■ WHAT IS EXPECTED: Once you have read the entries below, give them all again without any difference.

'''

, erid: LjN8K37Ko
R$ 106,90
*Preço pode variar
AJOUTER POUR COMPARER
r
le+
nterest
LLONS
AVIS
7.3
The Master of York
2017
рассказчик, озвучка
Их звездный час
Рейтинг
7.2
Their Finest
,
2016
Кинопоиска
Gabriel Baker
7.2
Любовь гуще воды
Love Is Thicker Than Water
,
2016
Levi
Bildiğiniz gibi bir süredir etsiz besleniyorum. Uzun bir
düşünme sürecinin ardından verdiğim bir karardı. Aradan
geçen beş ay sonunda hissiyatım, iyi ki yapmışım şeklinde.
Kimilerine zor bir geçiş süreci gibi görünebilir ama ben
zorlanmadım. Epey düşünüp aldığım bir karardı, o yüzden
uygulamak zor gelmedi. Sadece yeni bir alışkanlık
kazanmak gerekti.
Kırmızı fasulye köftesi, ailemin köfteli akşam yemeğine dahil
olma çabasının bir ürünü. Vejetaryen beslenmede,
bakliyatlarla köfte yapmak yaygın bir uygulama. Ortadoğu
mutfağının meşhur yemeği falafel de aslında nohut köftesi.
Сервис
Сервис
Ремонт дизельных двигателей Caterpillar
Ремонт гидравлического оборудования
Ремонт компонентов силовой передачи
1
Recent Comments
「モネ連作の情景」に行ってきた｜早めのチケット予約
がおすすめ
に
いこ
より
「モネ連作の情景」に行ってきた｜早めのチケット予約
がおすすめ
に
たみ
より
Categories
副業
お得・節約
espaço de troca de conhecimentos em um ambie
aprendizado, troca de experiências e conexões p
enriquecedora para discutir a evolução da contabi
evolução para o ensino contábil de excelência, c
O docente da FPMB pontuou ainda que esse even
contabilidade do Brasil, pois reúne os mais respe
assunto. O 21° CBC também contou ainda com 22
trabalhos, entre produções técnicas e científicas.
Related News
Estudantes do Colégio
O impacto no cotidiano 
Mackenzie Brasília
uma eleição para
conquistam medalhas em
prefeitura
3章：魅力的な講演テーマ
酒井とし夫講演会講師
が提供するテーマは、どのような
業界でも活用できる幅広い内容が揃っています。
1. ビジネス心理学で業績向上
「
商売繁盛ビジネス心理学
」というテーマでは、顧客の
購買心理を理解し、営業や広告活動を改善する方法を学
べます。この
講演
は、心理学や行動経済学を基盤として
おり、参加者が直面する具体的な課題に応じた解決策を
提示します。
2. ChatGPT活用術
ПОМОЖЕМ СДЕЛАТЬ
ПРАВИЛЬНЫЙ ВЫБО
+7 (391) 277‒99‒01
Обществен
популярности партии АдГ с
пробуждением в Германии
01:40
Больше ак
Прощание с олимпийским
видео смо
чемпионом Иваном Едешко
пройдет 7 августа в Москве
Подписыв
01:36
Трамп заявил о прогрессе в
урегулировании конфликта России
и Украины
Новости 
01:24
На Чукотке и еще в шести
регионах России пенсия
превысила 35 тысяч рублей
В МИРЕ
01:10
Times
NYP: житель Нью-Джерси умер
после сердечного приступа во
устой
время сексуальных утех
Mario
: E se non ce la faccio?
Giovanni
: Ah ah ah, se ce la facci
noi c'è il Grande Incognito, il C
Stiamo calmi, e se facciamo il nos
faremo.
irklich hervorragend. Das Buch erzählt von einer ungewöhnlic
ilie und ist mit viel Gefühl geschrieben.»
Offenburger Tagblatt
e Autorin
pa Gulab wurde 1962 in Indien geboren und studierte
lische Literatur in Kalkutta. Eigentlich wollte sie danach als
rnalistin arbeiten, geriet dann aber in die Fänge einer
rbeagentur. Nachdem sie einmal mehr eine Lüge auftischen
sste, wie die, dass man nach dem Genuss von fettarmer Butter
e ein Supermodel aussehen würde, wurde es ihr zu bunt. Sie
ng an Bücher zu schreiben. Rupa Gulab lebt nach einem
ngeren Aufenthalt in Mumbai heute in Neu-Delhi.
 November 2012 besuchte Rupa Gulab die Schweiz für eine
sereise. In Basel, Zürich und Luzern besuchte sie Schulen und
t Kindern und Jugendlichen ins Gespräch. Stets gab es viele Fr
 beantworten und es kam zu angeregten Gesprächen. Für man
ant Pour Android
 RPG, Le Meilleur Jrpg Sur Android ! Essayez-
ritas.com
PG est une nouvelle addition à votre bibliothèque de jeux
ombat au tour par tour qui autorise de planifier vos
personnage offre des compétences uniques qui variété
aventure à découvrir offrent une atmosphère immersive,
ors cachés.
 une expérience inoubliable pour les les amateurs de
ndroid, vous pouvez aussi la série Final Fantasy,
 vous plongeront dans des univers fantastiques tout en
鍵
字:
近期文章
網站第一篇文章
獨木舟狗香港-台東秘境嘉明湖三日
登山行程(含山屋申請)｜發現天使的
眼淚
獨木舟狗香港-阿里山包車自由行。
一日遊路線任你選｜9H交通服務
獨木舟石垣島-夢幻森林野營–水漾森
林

'''

■ RESPONSE TO THE EXERCISE:
, erid: LjN8K37Ko
R$ 106,90
*Preço pode variar
AJOUTER POUR COMPARER
r
le+
nterest
LLONS
AVIS
7.3
The Master of York
2017
рассказчик, озвучка
Их звездный час
Рейтинг
7.2
Their Finest
,
2016
Кинопоиска
Gabriel Baker
7.2
Любовь гуще воды
Love Is Thicker Than Water
,
2016
Levi
Bildiğiniz gibi bir süredir etsiz besleniyorum. Uzun bir
düşünme sürecinin ardından verdiğim bir karardı. Aradan
geçen beş ay sonunda hissiyatım, iyi ki yapmışım şeklinde.
Kimilerine zor bir geçiş süreci gibi görünebilir ama ben
zorlanmadım. Epey düşünüp aldığım bir karardı, o yüzden
uygulamak zor gelmedi. Sadece yeni bir alışkanlık
kazanmak gerekti.
Kırmızı fasulye köftesi, ailemin köfteli akşam yemeğine dahil
olma çabasının bir ürünü. Vejetaryen beslenmede,
bakliyatlarla köfte yapmak yaygın bir uygulama. Ortadoğu
mutfağının meşhur yemeği falafel de aslında nohut köftesi.
Сервис
Сервис
Ремонт дизельных двигателей Caterpillar
Ремонт гидравлического оборудования
Ремонт компонентов силовой передачи
1
Recent Comments
「モネ連作の情景」に行ってきた｜早めのチケット予約
がおすすめ
に
いこ
より
「モネ連作の情景」に行ってきた｜早めのチケット予約
がおすすめ
に
たみ
より
Categories
副業
お得・節約
espaço de troca de conhecimentos em um ambie
aprendizado, troca de experiências e conexões p
enriquecedora para discutir a evolução da contabi
evolução para o ensino contábil de excelência, c
O docente da FPMB pontuou ainda que esse even
contabilidade do Brasil, pois reúne os mais respe
assunto. O 21° CBC também contou ainda com 22
trabalhos, entre produções técnicas e científicas.
Related News
Estudantes do Colégio
O impacto no cotidiano 
Mackenzie Brasília
uma eleição para
conquistam medalhas em
prefeitura
3章：魅力的な講演テーマ
酒井とし夫講演会講師
が提供するテーマは、どのような
業界でも活用できる幅広い内容が揃っています。
1. ビジネス心理学で業績向上
「
商売繁盛ビジネス心理学
」というテーマでは、顧客の
購買心理を理解し、営業や広告活動を改善する方法を学
べます。この
講演
は、心理学や行動経済学を基盤として
おり、参加者が直面する具体的な課題に応じた解決策を
提示します。
2. ChatGPT活用術
ПОМОЖЕМ СДЕЛАТЬ
ПРАВИЛЬНЫЙ ВЫБО
+7 (391) 277‒99‒01
Обществен
популярности партии АдГ с
пробуждением в Германии
01:40
Больше ак
Прощание с олимпийским
видео смо
чемпионом Иваном Едешко
пройдет 7 августа в Москве
Подписыв
01:36
Трамп заявил о прогрессе в
урегулировании конфликта России
и Украины
Новости 
01:24
На Чукотке и еще в шести
регионах России пенсия
превысила 35 тысяч рублей
В МИРЕ
01:10
Times
NYP: житель Нью-Джерси умер
после сердечного приступа во
устой
время сексуальных утех
Mario
: E se non ce la faccio?
Giovanni
: Ah ah ah, se ce la facci
noi c'è il Grande Incognito, il C
Stiamo calmi, e se facciamo il nos
faremo.
irklich hervorragend. Das Buch erzählt von einer ungewöhnlic
ilie und ist mit viel Gefühl geschrieben.»
Offenburger Tagblatt
e Autorin
pa Gulab wurde 1962 in Indien geboren und studierte
lische Literatur in Kalkutta. Eigentlich wollte sie danach als
rnalistin arbeiten, geriet dann aber in die Fänge einer
rbeagentur. Nachdem sie einmal mehr eine Lüge auftischen
sste, wie die, dass man nach dem Genuss von fettarmer Butter
e ein Supermodel aussehen würde, wurde es ihr zu bunt. Sie
ng an Bücher zu schreiben. Rupa Gulab lebt nach einem
ngeren Aufenthalt in Mumbai heute in Neu-Delhi.
 November 2012 besuchte Rupa Gulab die Schweiz für eine
sereise. In Basel, Zürich und Luzern besuchte sie Schulen und
t Kindern und Jugendlichen ins Gespräch. Stets gab es viele Fr
 beantworten und es kam zu angeregten Gesprächen. Für man
ant Pour Android
 RPG, Le Meilleur Jrpg Sur Android ! Essayez-
ritas.com
PG est une nouvelle addition à votre bibliothèque de jeux
ombat au tour par tour qui autorise de planifier vos
personnage offre des compétences uniques qui variété
aventure à découvrir offrent une atmosphère immersive,
ors cachés.
 une expérience inoubliable pour les les amateurs de
ndroid, vous pouvez aussi la série Final Fantasy,
 vous plongeront dans des univers fantastiques tout en
鍵
字:
近期文章
網站第一篇文章
獨木舟狗香港-台東秘境嘉明湖三日
登山行程(含山屋申請)｜發現天使的
眼淚
獨木舟狗香港-阿里山包車自由行。
一日遊路線任你選｜9H交通服務
獨木舟石垣島-夢幻森林野營–水漾森
林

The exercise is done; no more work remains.